In 1952, Roach and bassist-composer Charles Mingus founded Debut Records. Among the short-lived label's releases was a famed 1953 Toronto performance in Massey Hall, featuring Roach, Mingus, Parker, Gillespie and pianist Bud Powell.
Around this time, a panel of 100 jazz musicians voted Roach the greatest jazz drummer ever.
But bad times were lurking. Roach watched several friends — including Parker — die from heroin addiction. He was further devastated when Brown and Powell died in a 1956 car accident, slipping into his own battle with drugs and alcohol.
Roach rebounded with the help of his first wife and frequent collaborator, singer Abbey Lincoln. The couple, married in 1962, split after eight years.
Roach re-emerged in the free jazz era with a new political consciousness, becoming one of jazz's loudest voices for civil rights. Albums like "We Insist! Max Roach's Freedom Now Suite," released in 1960 to celebrate the upcoming centennial of the Emancipation Proclamation, reflected his support of black activism.
Roach eventually expanded his repertoire and explored new challenges. He taught at the University of Massachusetts, traveled to Ghana in search of new music, and performed with groups from Japan and Cuba.

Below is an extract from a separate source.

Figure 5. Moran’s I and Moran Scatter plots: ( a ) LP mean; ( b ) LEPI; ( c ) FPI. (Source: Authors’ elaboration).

He also formed an all-percussion ensemble known as M'Boom, an ensemble of eight pecussionists; a quartet that performed with a 22-member gospel choir; and a double quartet — his band, plus a string quartet — that included Roach's daughter Maxine Roach on viola. Ignoring critics, Roach insisted rap had a place on music's "boundless palette."
He was survived by five children: sons Daryl and Raoul, and daughters Maxine, Ayo and Dara.